● Source extract
::::
Step 3: Deal with absence and background points

Some of the early species distribution model algorithms, such as Bioclim and Domain only use ’presence’ data in the modeling process. Other methods also use ’absence’ data or ’background’ data.

3.1 Absence data

If you want to have a non-NA-value data frame for your method, here is what you could do…

First, there is a common method to delete all NA values from a data frame: we can use the na.omit() function to omit the rows that contains the NA values.

For example, given you only need longtitude and latitude values to draw your map, you can take those two columns into a data frame.

long<-acaule$lon
#extract column of longtitude
lati<-acaule$lat
#extract column of latitude

d<-cbind(long,lati)
#combine into a data frame
colnames(d)<-c("longitude","latitude")
#name data frame

dim(d)[1]
## [1] 7229
#rows number of uncleaning data frame

d[27,]
## longitude  latitude 
##        NA        NA
#there are some NA rows in this data frame

Then, you can use na.omit() to remove all NA value from this data frame.

clean_d <-na.omit(d)
#save teh cleaing data frame

dim(clean_d)[1]
## [1] 4643
#rows number of cleaning data frame

clean_d[27,]
## longitude  latitude 
## -67.71306 -28.97167
#NA have been removed from the previous row.

Another simple way to do this is to use the filter() function in the {dplyr} package.

For example:

library(dplyr)
## 
## Attaching package: 'dplyr'
## The following objects are masked from 'package:raster':
## 
##     intersect, select, union
## The following objects are masked from 'package:stats':
## 
##     filter, lag
## The following objects are masked from 'package:base':
## 
##     intersect, setdiff, setequal, union
new_d<-filter(acaule, lon !="NA" & lat !="NA" )
#new variable to store the data frame.
summary(is.na(new_d$lon))
##    Mode   FALSE 
## logical    4643
#use is.na() to check if there is remaining NA in longitude column.

3.2 Background data

Background data do not attempt to guess at absence locations, but rather characterize environments in the study region. In this sense, background is the same, irrespective of where the species has been found.

Background data establishes the environmental domain of the study, whilst presence data should establish under which conditions a species is more likely to be present than on average. A closely related but different concept, that of “pseudo-absences”, is also used for generating the non-presence class for logistic models. In this case, researchers sometimes try to guess where absences might occur – they may sample the whole region except at presence locations, or they might sample at places unlikely to be suitable for the species. We prefer the background concept because it requires fewer assumptions and has some coherent statistical methods for dealing with the “overlap” between presence and background points.
::::
● Data to examine
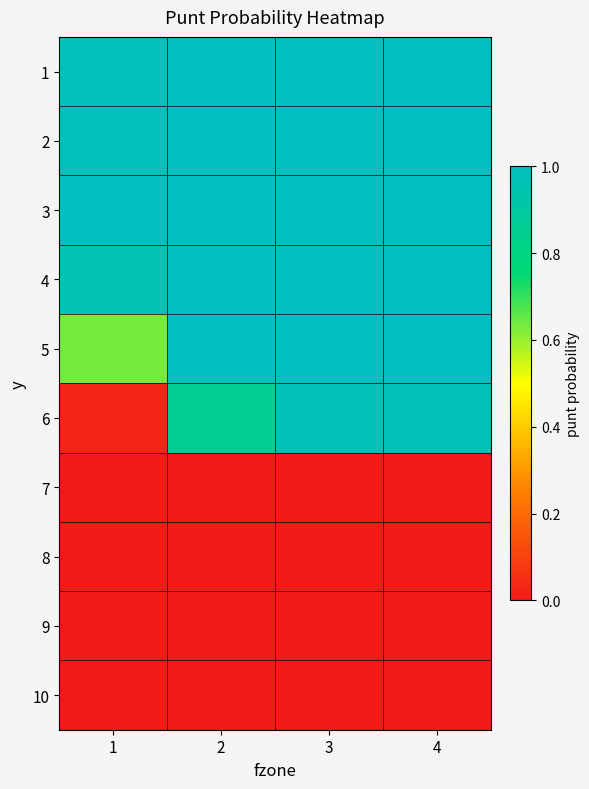

Which label corresponds to the largest value in the chart?

2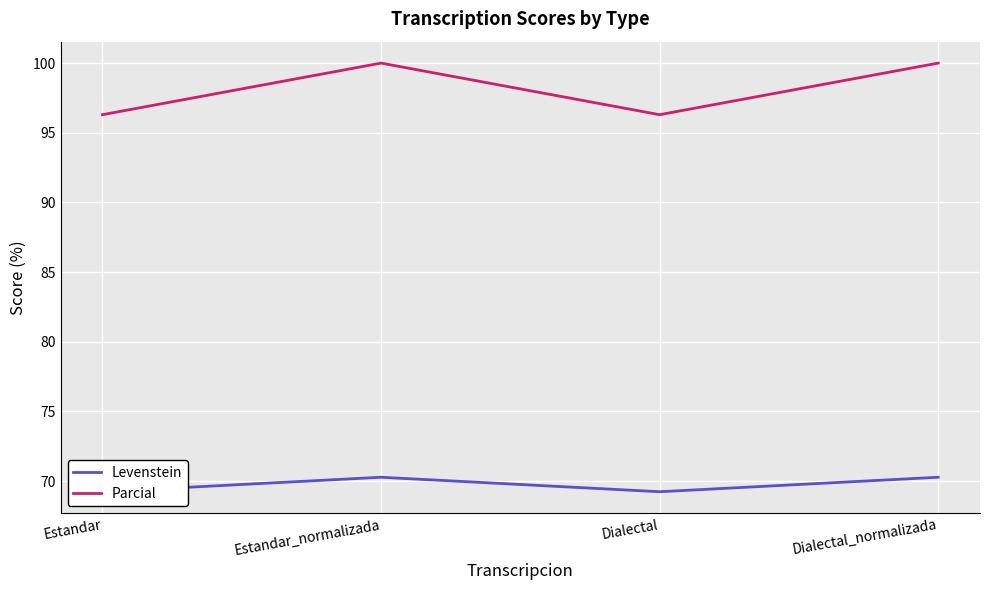

Which series changed the most between Dialectal and Dialectal_normalizada?

Parcial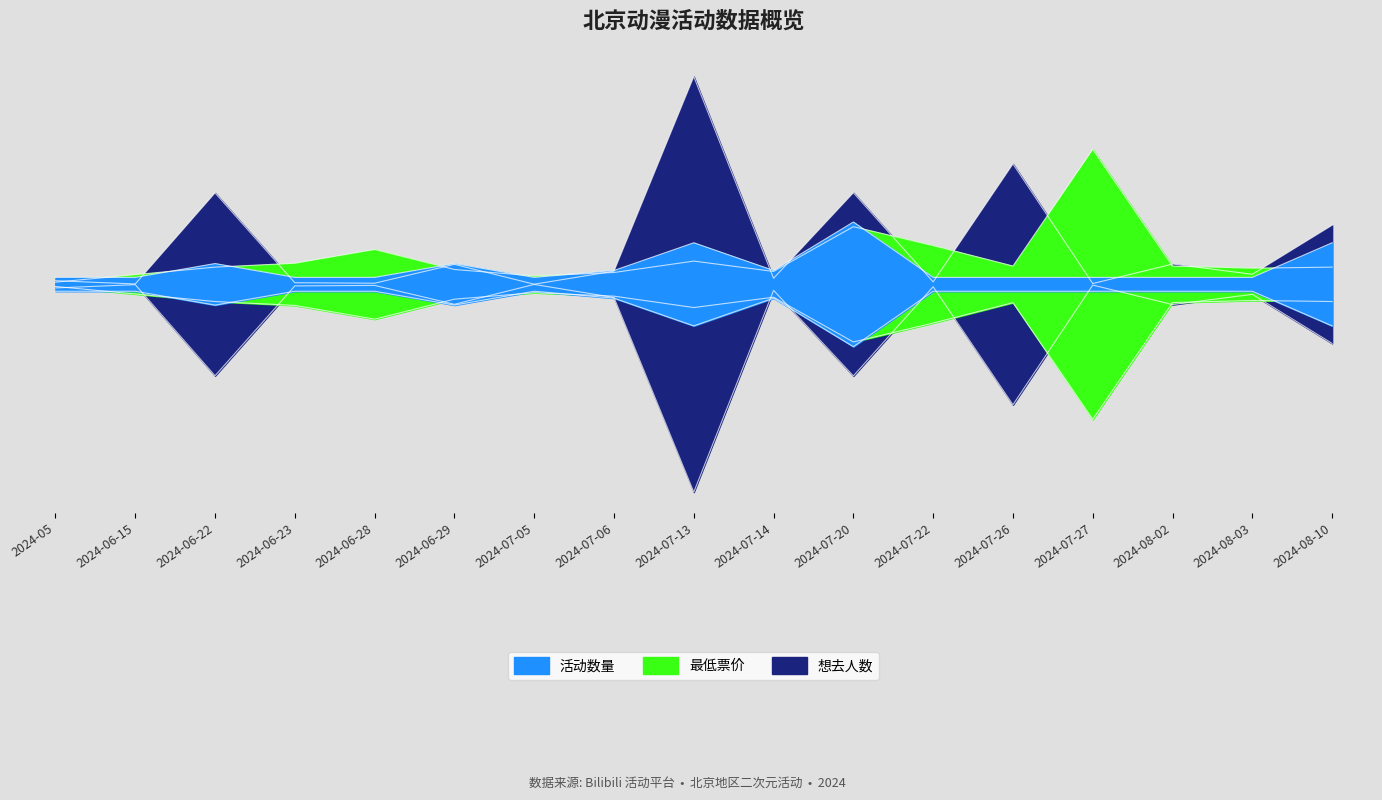

Count the number of categories in the chart.

17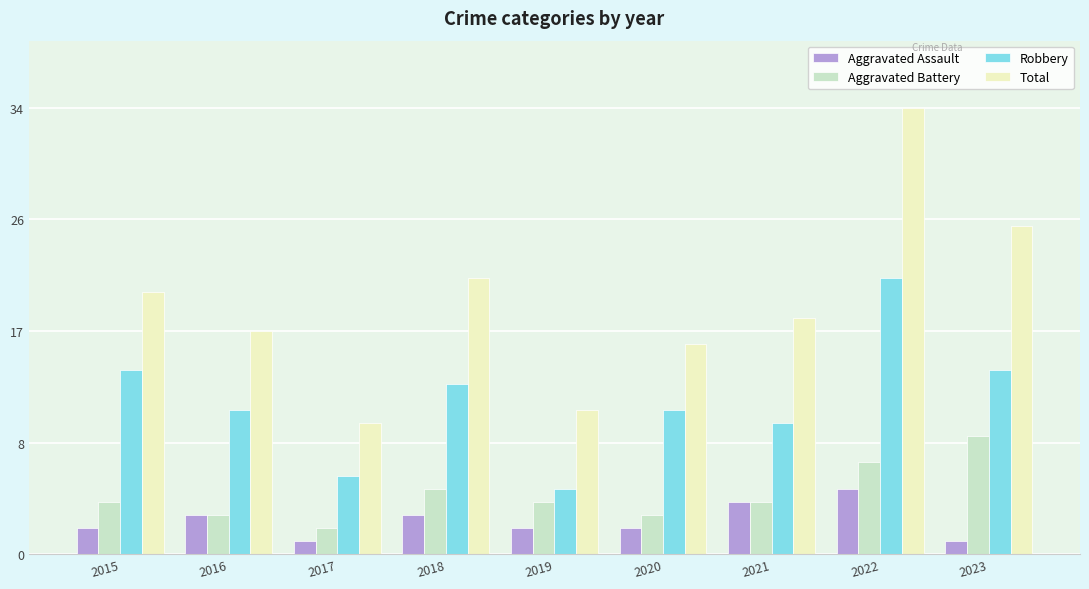

What is the difference between the Aggravated Battery values at 2018 and 2023?

4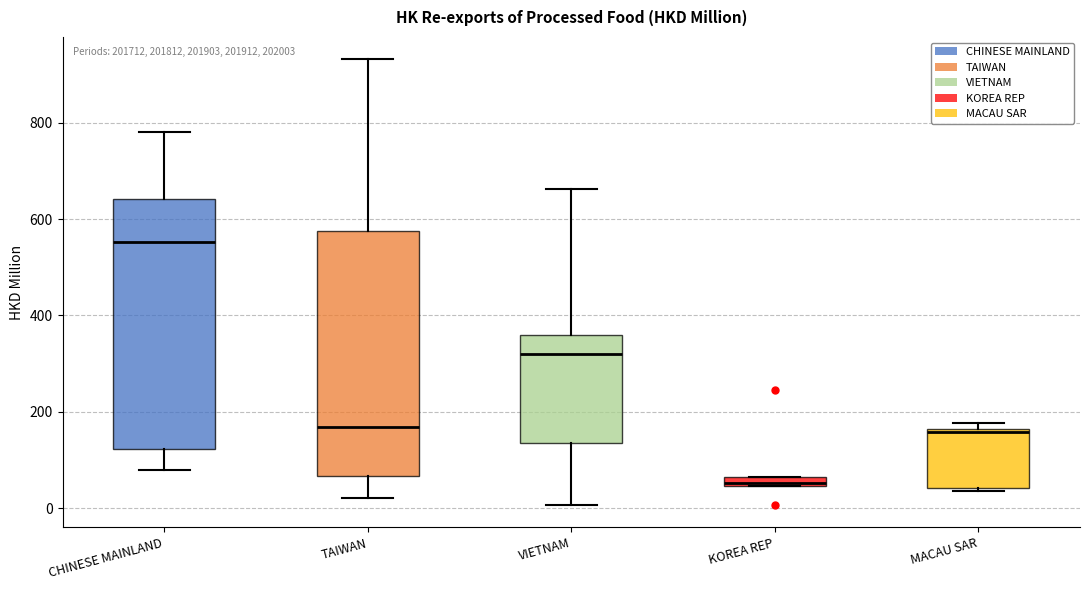

Which box has the highest median line?

CHINESE MAINLAND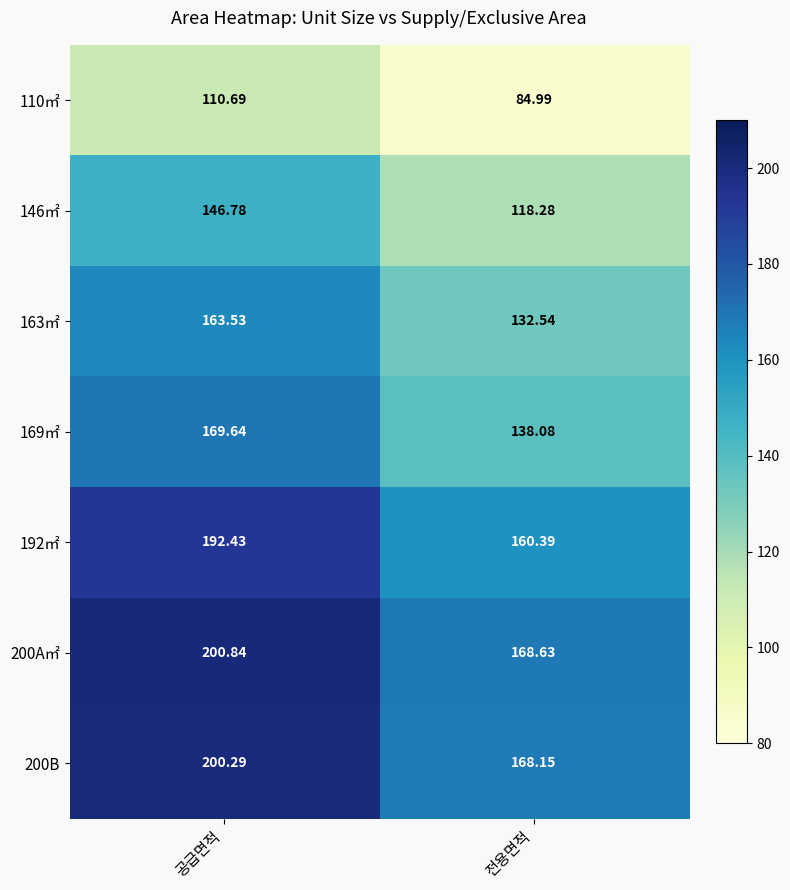

Rank the categories by 110㎡ value from highest to lowest.

공급면적, 전용면적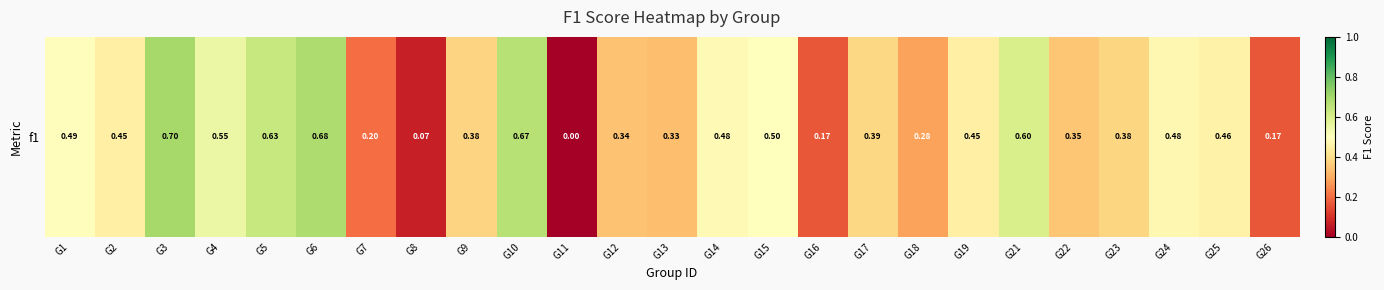

The chart shows a value of 0.6 at G9. True or false?

False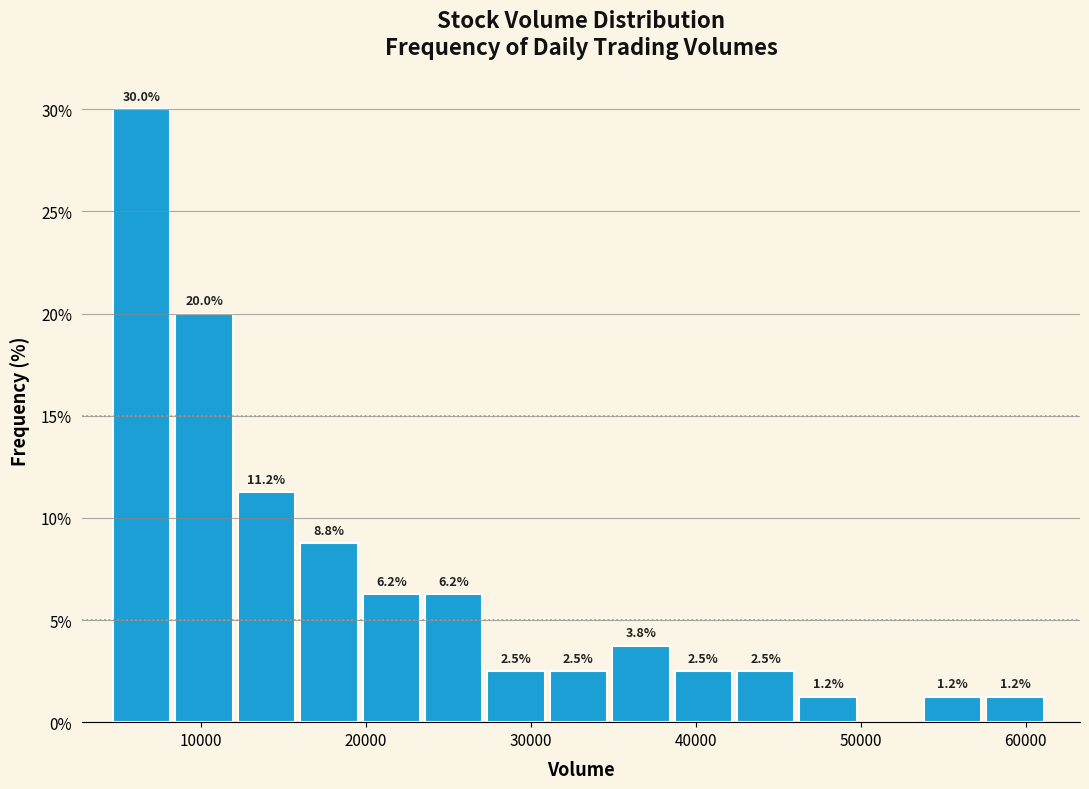

Read against the x-axis, roughly where is the centre of the tallest bar?

6000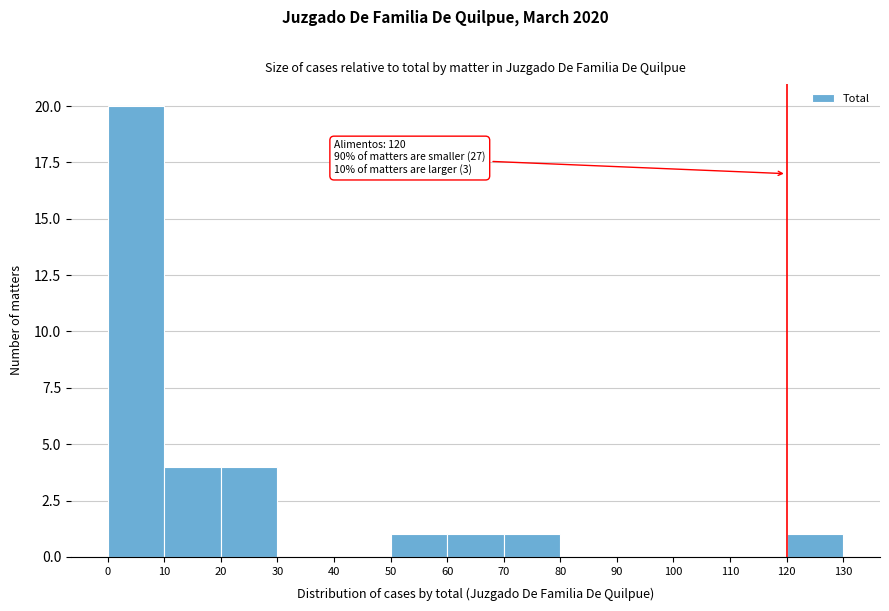

Over which range of the x-axis is the bar tallest?

0 to 10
::::
● Required work
[1] Which two early algorithms does the species distribution modeling text name as using only presence data?
[2] Using the species distribution modeling text, explain why the authors prefer the background concept to pseudo-absences.
[3] Reproduce the species distribution modeling text from "If you want" up to and including "a data frame.".

● Expected responses
[1] Bioclim and Domain.

[2] They prefer it because it requires fewer assumptions. It also has some coherent statistical methods for dealing with the "overlap" between presence and background points.

[3]
If you want to have a non-NA-value data frame for your method, here is what you could do…

First, there is a common method to delete all NA values from a data frame: we can use the na.omit() function to omit the rows that contains the NA values.

For example, given you only need longtitude and latitude values to draw your map, you can take those two columns into a data frame.